The combination of fish oil-derived docosahexaenoic acid (DHA, 22:6, n-3) and butyrate (4:0), a fiber fermentation product, synergize to enhance colonocyte apoptosis by inducing a p53-independent, oxidation sensitive, mitochondrial Ca2+-dependent (intrinsic) pathway.

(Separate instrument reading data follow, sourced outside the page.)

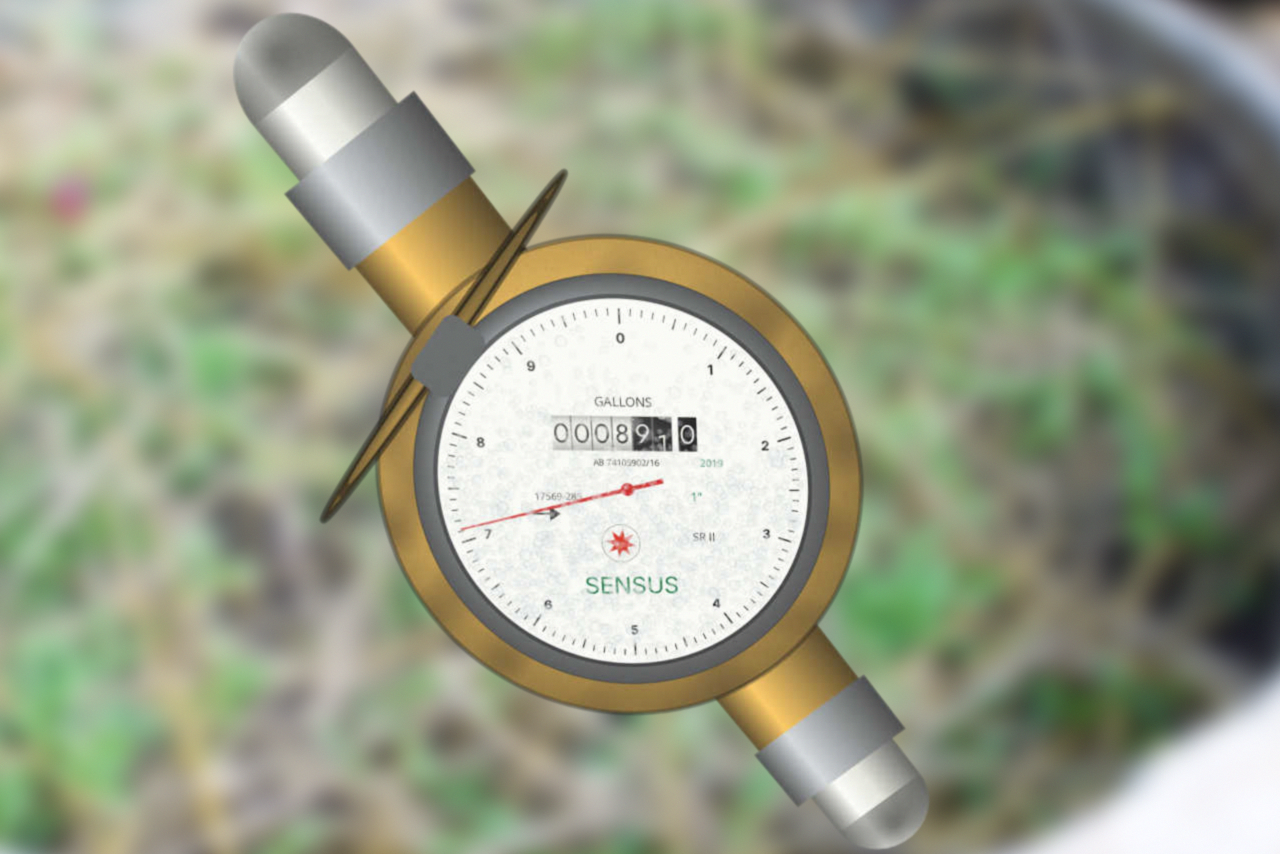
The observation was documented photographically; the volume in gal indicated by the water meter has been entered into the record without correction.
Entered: 8907.1 gal
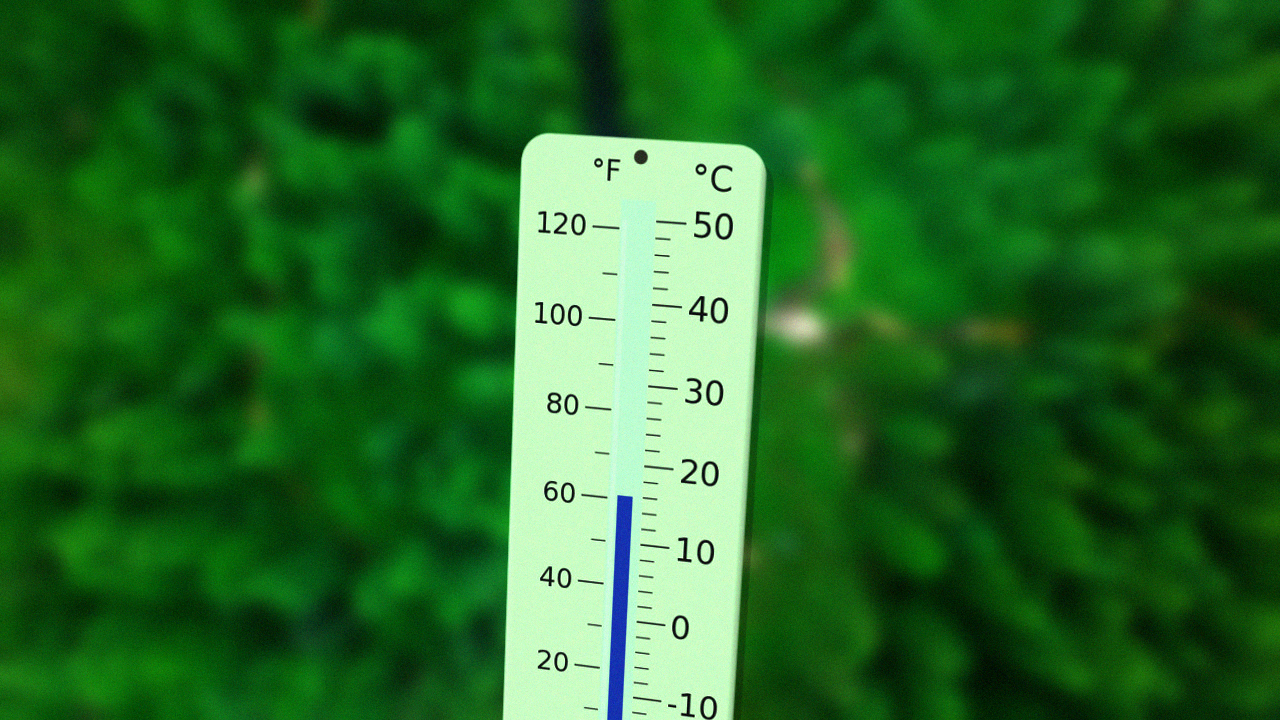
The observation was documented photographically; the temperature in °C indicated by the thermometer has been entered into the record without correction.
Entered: 16 °C
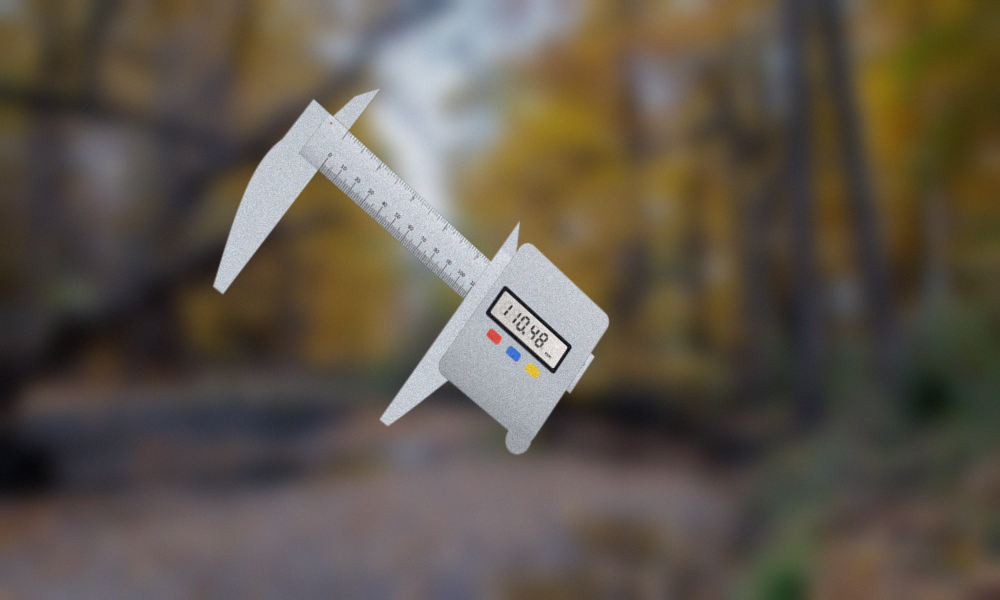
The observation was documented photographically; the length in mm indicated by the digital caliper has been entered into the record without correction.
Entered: 110.48 mm
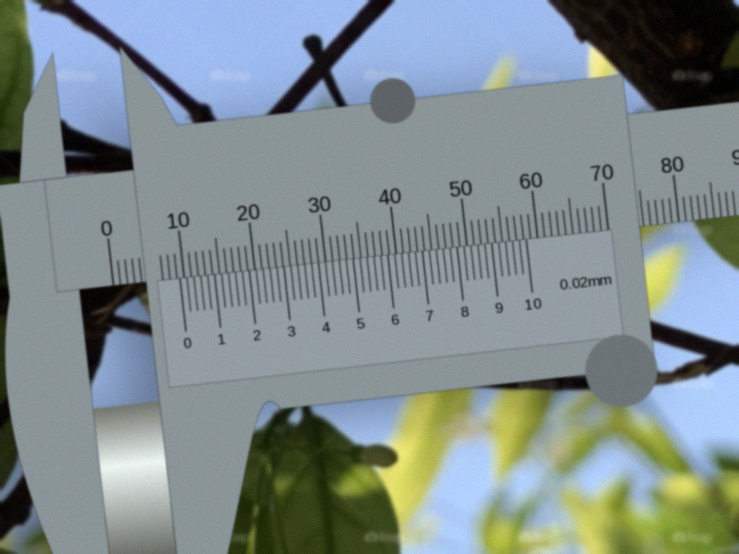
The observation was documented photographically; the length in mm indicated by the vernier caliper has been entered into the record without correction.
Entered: 9.4 mm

In this study, we probed the specificity of n-6 and n-3 polyunsaturated fatty acid induction of Ca2+-dependent proapoptotic events in immortalized YAMC colonocytes. We also determined whether combinations of polyunsaturated fatty acid and butyrate trigger endoplasmic stress (ER) stress conditions, thereby promoting mitochondrial Ca2+ overload. Cultures were treated with 0–50 μM of DHA (22:6, n-3), EPA (20:5, n-3), AA (20:4, n-6), LA (18:2, n-6) or OA (18:1, n-9) for a total of 72 h ± RU-360, to inhibit the mitochondrial Ca2+ uniporter, for 30 min prior to butyrate (0 or 5 mM) co-treatment.
DHA and butyrate combination maximally induced apoptosis and mitochondrial-to-cytosolic Ca2+ levels. In comparison, EPA, a precursor to DHA, was minimally effective. Similarly, AA and OA in combination with butyrate had no effect on mitochondrial Ca2+ or apoptosis compared to butyrate alone. DHA ± butyrate co-treatment minimally altered ER stress regulated genes, CHOP and eIF2α.
These data indicate that butyrate and DHA, but not EPA, work coordinately to trigger an ER-independent, Ca2+-dependent intrinsic mitochondrial-mediated apoptotic pathway in colonocytes.